Sunday, June 21, 2015


Thin Soup

Eccius Dedolatus: A Reformation Satire, tr. Thomas W. Best (Lexington: The University Press of Kentucky, 1971), p. 49 (Eck's student Johannes Rubeus, the witch Canidia, and a surgeon are riding through the air on the back of a goat from Leipzig to Ingolstadt):
SURGEON: Ill-starred me. I'm about to pass out from the stench of some horrendous latrine! I'm afraid I'll have to let go the tail, the way this damnable, stinking beast keeps breaking wind from all that weight!

RUBEUS: You're wrong. I eased my bowels.

SURGEON: What are you saying, scoundrel? You defecated?

RUBEUS : Just like Hochstraten with indulgency-diarrhea.56

SURGEON: Out of fear, you rogue?

RUBEUS: Not at all. Yesterday I swilled more fresh-brewed beer than I'm accustomed to. You needn't be alarmed. It's all thin soup.

CANIDIA: Whether you eat soup or drink it is up to you. And whether it's thin or not I don't know. But one thing's for sure: even though I'm sitting at the front and not the back, I smell an unbearable reek.

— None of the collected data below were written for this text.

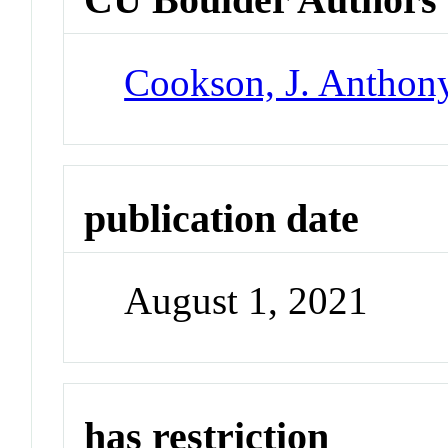
Cookson, J. Anthon
publication date
August 1, 2021
has restriction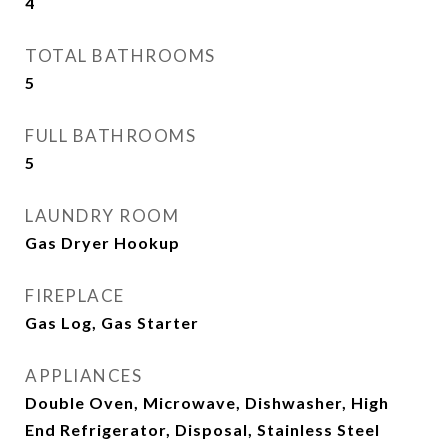
4
TOTAL BATHROOMS
5
FULL BATHROOMS
5
LAUNDRY ROOM
Gas Dryer Hookup
FIREPLACE
Gas Log, Gas Starter
APPLIANCES
Double Oven, Microwave, Dishwasher, High
End Refrigerator, Disposal, Stainless Steel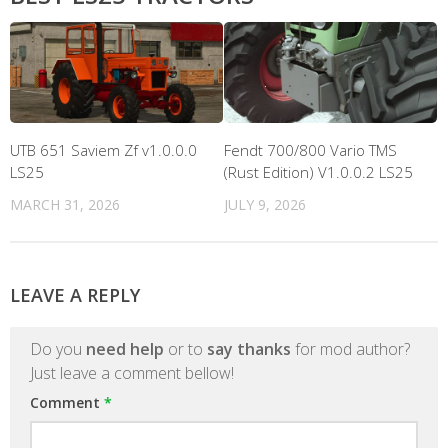
UTB 651 Saviem Zf v1.0.0.0
Fendt 700/800 Vario TMS
LS25
(Rust Edition) V1.0.0.2 LS25
MARCH 31, 2026
JULY 9, 2026
LEAVE A REPLY
Do you
need help
or to
say thanks
for mod author?
Just leave a comment bellow!
Comment
*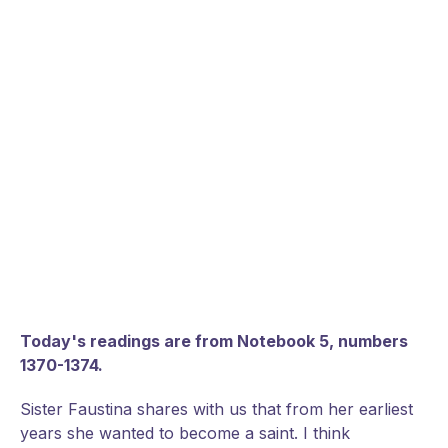
Today's readings are from Notebook 5, numbers
1370-1374.
Sister Faustina shares with us that from her earliest
years she wanted to become a saint. I think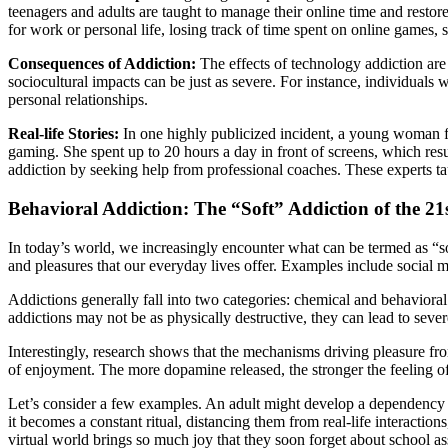
teenagers and adults are taught to manage their online time and restor
for work or personal life, losing track of time spent on online games, 
Consequences of Addiction:
The effects of technology addiction are 
sociocultural impacts can be just as severe. For instance, individuals 
personal relationships.
Real-life Stories:
In one highly publicized incident, a young woman 
gaming. She spent up to 20 hours a day in front of screens, which resu
addiction by seeking help from professional coaches. These experts ta
Behavioral Addiction: The “Soft” Addiction of the 21
In today’s world, we increasingly encounter what can be termed as “sof
and pleasures that our everyday lives offer. Examples include social
Addictions generally fall into two categories: chemical and behavioral
addictions may not be as physically destructive, they can lead to sever
Interestingly, research shows that the mechanisms driving pleasure 
of enjoyment. The more dopamine released, the stronger the feeling of
Let’s consider a few examples. An adult might develop a dependency o
it becomes a constant ritual, distancing them from real-life interactio
virtual world brings so much joy that they soon forget about school ass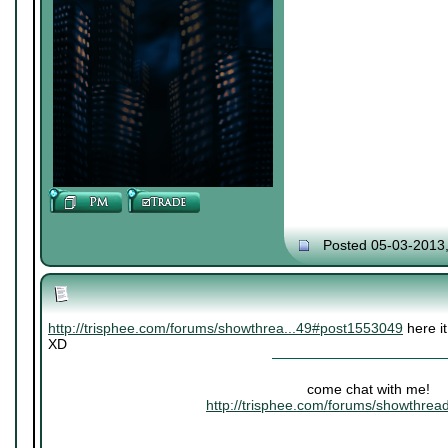
Posted 05-03-2013
http://trisphee.com/forums/showthrea...49#post1553049
here it
XD
come chat with me!
http://trisphee.com/forums/showthre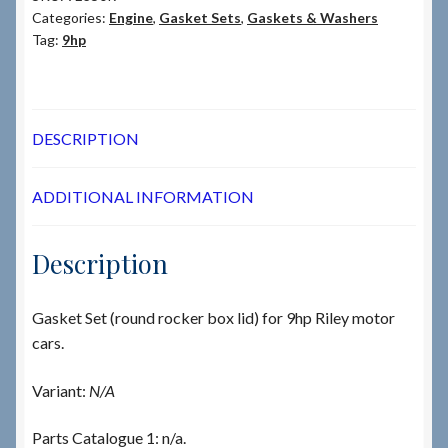
Categories:
Engine
,
Gasket Sets
,
Gaskets & Washers
Tag:
9hp
DESCRIPTION
ADDITIONAL INFORMATION
Description
Gasket Set (round rocker box lid) for 9hp Riley motor
cars.
Variant:
N/A
Parts Catalogue 1: n/a.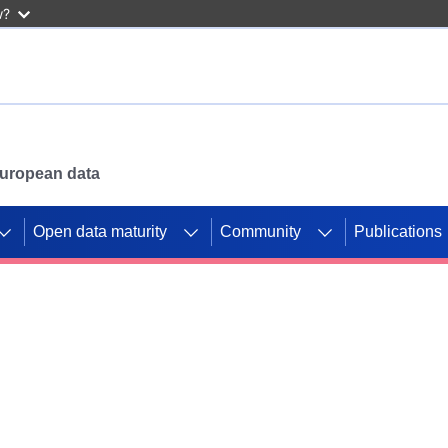
w?
 European data
Open data maturity
Community
Publications
g CORDIS projects to
mpetition platform.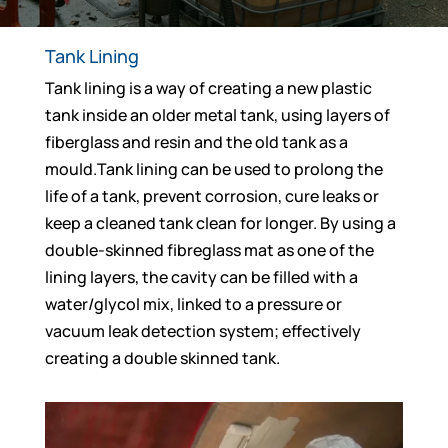
Tank Lining
Tank lining is a way of creating a new plastic
tank inside an older metal tank, using layers of
fiberglass and resin and the old tank as a
mould.Tank lining can be used to prolong the
life of a tank, prevent corrosion, cure leaks or
keep a cleaned tank clean for longer. By using a
double-skinned fibreglass mat as one of the
lining layers, the cavity can be filled with a
water/glycol mix, linked to a pressure or
vacuum leak detection system; effectively
creating a double skinned tank.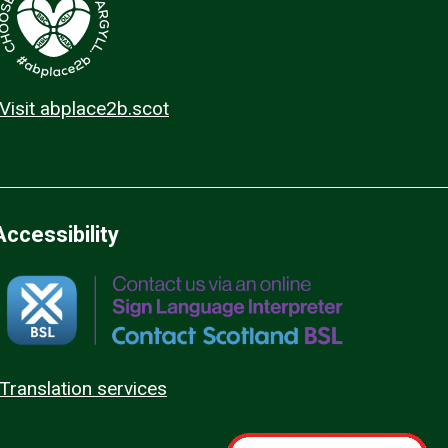
Visit abplace2b.scot
Accessibility
Translation services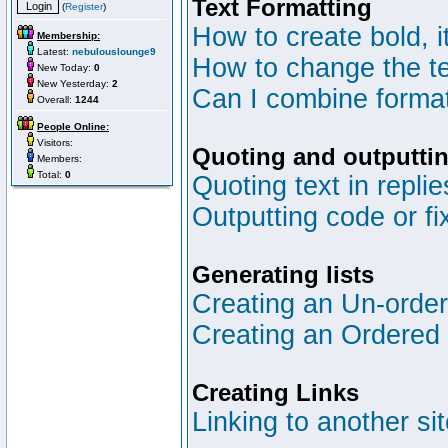
Text Formatting
(
Register
)
How to create bold, i
Membership:
Latest:
nebulouslounge9
How to change the te
New Today:
0
New Yesterday:
2
Can I combine format
Overall:
1244
People Online:
Visitors:
Quoting and outputtin
Members:
Total:
0
Quoting text in replie
Outputting code or fi
Generating lists
Creating an Un-ordere
Creating an Ordered l
Creating Links
Linking to another si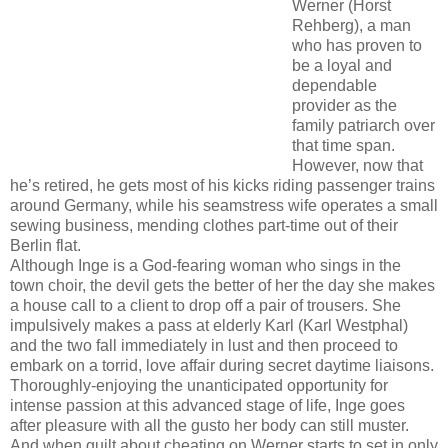
Werner (Horst
Rehberg), a man
who has proven to
be a loyal and
dependable
provider as the
family patriarch over
that time span.
However, now that
he’s retired, he gets most of his kicks riding passenger trains
around Germany, while his seamstress wife operates a small
sewing business, mending clothes part-time out of their
Berlin flat.
Although Inge is a God-fearing woman who sings in the
town choir, the devil gets the better of her the day she makes
a house call to a client to drop off a pair of trousers. She
impulsively makes a pass at elderly Karl (Karl Westphal)
and the two fall immediately in lust and then proceed to
embark on a torrid, love affair during secret daytime liaisons.
Thoroughly-enjoying the unanticipated opportunity for
intense passion at this advanced stage of life, Inge goes
after pleasure with all the gusto her body can still muster.
And when guilt about cheating on Werner starts to set in only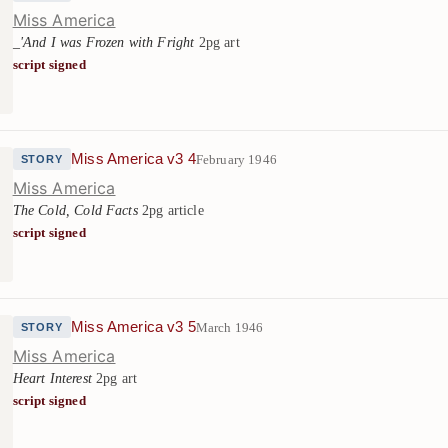
Miss America
_'And I was Frozen with Fright
2pg art
script signed
Miss America v3 4
February 1946
STORY
Miss America
The Cold, Cold Facts
2pg article
script signed
Miss America v3 5
March 1946
STORY
Miss America
Heart Interest
2pg art
script signed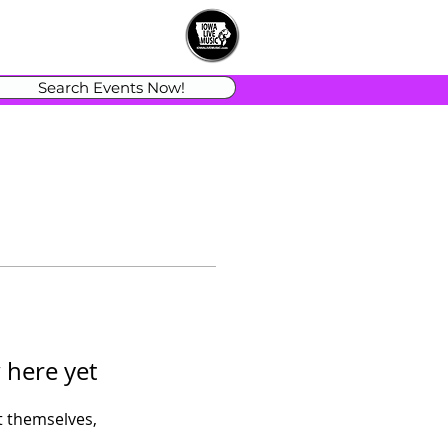
Search Events Now!
 here yet
 themselves,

56 In Stokes, Letters of Obscure Men, p. 382, we read: "I know some overweening fellows — scoundrels that they are — who have played away all the indulgences that Jakob van Hoogstraten gave them when he had ended the business of Reuchlin at Mainz." See also ibid., p. 504: "Once, during the solemn Act which the Magister-nosters celebrated [in Mainz] against the Augenspiegel, Magister Jakob van Hoogstraten by virtue of his office granted indulgences to all those who were present at the rite."
The Latin (and Greek), from Eckius Dedolatus. Herausgegeben von Siegfried Szamatólski (Berlin: Speyer & Peters, 1891), pp. 19-20:
Chirurgus. Ἐγὼ δὲ κακοδαίμων ob extremae latrinae fetorem tantum non λειποθυμέω et admodum vereor, ne caudam manibus dimittere cogar: ita exsecranda et tanto pressa pondere olida haec bestia assidue pedere non cessat.

Rubeus. Falleris, ἐγὼ γὰρ ἐγκέχοδα.

Chirurgus. Quid ais, sceleste, tune cacasti?

Rubeus. Et concacavi quoque non secus atque Hochstratus indulgentias permerdans.

Chirurgus. Ob timorem, scelerate?

Rubeus. Minime, sed quia heri praeter solitum noviter decoctam cervesiam aviter ingurgitaveram; verum haud ea re movearis, non enim faeces sunt, sed ius est.

Canidia. Sive ius edas sive bibas, tuo tibi iure licebit; an tamen iuri faeces permixtae sint ignoro, hoc tamen scio, quod, licet a fronte et non a tergo resideam, intolerabilem tamen sentiam putorem.
On the surgeon's question "Out of fear, you rogue?" see Pseudo-Aristotle, Problems 27.3 (tr. W.S. Hett):
Why is it that in a state of anger, when the heat collects within, men become heated and bold, but in a state of fear they are in the opposite condition? Or is not the same part affected? In the case of the angry it is the heart that is affected, which is the reason why they are courageous, flushed and full of breath, as the direction of the heat is upwards. But in the case of the frightened the blood and the heat escape downwards, whence comes the loosening of the bowels.
Jeffrey Henderson, The Maculate Muse, 2nd edition (New York: Oxford University Press, 1991), p. 189, #402, lists over a dozen passages from Aristophanes where fear has this physical effect.